> Provided entries
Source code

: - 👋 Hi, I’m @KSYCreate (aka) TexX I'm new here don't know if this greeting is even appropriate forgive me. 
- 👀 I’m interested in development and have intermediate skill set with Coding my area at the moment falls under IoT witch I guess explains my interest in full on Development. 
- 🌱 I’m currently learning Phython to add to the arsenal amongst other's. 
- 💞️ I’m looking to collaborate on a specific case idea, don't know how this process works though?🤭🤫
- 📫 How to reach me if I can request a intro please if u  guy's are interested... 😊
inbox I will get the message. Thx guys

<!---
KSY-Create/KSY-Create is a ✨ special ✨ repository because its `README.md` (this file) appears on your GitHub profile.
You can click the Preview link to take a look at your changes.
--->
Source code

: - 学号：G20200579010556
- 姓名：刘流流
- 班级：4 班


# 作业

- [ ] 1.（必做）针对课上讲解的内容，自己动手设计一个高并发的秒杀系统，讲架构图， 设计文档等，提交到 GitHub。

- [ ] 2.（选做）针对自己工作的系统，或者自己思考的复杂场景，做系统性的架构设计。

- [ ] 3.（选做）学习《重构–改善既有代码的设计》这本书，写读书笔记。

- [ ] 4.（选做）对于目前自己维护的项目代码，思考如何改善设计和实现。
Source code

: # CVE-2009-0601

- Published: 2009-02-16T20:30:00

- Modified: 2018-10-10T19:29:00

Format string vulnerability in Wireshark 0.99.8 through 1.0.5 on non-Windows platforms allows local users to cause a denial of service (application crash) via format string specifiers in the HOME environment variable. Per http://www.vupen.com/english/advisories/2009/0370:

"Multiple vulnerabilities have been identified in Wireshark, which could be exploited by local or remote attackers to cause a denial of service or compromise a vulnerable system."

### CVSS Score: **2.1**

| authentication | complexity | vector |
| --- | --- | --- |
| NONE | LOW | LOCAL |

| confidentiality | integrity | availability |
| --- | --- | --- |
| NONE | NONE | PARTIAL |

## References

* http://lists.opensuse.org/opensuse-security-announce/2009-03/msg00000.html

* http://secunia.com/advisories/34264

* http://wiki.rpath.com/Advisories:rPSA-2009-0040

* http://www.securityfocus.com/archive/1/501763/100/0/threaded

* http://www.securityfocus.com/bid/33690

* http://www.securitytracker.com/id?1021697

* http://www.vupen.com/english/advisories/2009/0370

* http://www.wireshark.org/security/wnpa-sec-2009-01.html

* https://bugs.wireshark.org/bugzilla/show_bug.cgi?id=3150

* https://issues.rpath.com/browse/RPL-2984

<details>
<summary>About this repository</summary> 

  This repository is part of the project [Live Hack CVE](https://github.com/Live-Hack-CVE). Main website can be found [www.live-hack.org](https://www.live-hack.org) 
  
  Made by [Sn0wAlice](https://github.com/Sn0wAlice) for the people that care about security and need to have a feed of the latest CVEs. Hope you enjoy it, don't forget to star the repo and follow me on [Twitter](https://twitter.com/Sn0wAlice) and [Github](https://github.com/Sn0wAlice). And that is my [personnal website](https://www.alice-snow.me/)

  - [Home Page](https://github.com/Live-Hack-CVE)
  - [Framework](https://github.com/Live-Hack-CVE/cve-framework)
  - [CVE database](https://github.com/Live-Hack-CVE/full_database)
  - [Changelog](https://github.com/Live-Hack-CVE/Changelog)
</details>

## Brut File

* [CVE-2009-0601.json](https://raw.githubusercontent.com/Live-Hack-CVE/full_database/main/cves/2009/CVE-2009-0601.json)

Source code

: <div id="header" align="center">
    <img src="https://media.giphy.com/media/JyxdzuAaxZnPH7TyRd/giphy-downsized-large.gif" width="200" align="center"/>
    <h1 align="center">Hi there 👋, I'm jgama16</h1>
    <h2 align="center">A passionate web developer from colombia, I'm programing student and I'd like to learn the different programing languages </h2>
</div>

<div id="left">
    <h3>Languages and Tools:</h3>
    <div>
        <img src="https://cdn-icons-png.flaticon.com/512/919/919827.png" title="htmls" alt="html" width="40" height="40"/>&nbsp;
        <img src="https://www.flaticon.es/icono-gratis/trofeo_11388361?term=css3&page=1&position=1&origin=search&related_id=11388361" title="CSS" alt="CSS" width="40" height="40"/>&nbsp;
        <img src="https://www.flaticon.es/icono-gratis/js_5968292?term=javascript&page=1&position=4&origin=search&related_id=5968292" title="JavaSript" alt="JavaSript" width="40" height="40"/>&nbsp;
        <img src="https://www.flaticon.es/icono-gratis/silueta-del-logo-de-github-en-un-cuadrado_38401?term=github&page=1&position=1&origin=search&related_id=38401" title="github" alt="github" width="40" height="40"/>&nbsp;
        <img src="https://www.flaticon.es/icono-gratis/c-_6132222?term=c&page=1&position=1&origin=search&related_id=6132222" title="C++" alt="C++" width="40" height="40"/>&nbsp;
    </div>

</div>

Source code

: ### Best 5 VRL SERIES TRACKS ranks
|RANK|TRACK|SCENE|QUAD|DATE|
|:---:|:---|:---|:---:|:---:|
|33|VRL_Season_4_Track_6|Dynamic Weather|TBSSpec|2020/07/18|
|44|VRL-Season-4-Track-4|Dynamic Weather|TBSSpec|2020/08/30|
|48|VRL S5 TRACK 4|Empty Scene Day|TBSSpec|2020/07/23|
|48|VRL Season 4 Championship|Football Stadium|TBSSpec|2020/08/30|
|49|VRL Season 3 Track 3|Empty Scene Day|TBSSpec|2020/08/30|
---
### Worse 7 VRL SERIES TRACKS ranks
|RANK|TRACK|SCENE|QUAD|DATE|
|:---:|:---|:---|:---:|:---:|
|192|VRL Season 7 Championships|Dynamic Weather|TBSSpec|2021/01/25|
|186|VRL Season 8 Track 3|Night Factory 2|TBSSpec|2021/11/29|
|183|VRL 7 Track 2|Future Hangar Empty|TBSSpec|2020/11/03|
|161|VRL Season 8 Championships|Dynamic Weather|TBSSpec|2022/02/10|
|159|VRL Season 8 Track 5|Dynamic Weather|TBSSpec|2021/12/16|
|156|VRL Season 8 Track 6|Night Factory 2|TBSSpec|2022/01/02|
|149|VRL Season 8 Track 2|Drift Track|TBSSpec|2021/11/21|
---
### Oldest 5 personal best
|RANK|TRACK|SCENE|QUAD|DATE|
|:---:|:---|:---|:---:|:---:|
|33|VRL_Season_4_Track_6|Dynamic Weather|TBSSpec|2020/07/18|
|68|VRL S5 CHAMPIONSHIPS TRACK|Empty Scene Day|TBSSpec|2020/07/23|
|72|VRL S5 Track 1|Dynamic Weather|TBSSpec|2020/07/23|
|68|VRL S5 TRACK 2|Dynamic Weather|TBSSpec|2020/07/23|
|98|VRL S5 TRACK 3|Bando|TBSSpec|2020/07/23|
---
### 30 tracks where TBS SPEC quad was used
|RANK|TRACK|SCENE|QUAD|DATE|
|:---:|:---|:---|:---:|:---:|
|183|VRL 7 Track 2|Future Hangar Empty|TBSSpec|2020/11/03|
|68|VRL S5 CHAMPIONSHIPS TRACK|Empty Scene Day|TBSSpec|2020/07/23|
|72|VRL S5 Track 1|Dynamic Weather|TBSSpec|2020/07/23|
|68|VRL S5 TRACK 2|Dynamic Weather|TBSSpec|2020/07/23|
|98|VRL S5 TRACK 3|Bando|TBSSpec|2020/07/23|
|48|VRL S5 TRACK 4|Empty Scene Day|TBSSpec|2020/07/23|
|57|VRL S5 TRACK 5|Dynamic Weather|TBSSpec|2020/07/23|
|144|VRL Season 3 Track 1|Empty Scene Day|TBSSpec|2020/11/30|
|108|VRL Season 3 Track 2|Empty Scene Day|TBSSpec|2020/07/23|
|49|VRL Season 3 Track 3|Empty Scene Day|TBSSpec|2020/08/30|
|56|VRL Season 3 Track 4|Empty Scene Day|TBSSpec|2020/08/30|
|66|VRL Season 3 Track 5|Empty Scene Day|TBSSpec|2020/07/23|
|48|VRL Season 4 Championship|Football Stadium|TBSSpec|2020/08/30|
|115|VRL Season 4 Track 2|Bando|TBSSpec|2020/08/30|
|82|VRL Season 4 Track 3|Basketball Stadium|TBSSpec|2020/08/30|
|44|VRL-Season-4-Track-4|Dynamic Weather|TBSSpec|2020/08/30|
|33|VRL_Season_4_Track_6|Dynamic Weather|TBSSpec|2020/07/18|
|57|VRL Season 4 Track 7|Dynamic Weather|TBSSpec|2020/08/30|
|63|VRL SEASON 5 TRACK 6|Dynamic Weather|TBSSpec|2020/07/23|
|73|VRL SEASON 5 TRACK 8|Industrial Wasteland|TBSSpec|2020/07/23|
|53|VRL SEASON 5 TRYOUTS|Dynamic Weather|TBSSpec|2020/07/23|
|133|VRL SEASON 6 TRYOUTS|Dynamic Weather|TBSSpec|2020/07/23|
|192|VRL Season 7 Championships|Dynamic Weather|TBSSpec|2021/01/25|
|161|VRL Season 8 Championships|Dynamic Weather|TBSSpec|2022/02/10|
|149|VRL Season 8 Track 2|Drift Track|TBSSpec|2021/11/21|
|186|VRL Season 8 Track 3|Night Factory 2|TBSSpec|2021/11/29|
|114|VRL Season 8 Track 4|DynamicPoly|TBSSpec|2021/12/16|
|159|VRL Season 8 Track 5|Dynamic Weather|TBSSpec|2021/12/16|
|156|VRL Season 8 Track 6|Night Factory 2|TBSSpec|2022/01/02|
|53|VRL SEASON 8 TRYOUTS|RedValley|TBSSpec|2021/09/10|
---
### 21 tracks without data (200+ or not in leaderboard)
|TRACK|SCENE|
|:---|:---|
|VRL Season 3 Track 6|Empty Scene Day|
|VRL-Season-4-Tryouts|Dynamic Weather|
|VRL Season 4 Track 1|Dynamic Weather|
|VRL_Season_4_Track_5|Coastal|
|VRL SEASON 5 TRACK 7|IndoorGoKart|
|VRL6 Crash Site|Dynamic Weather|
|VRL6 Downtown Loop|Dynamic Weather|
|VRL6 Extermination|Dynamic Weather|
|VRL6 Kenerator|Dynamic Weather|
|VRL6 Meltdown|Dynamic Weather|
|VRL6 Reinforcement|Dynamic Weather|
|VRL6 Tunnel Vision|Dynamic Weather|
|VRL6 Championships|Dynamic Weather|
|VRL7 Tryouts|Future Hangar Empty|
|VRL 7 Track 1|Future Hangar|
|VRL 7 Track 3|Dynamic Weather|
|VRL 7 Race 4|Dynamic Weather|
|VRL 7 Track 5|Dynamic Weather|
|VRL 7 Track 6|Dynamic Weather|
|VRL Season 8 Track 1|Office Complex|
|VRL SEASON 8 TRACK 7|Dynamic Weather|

> Action item
Each line of the records that contains the string "ranks" must be copied.

> Response
: ### Best 5 VRL SERIES TRACKS ranks
### Worse 7 VRL SERIES TRACKS ranks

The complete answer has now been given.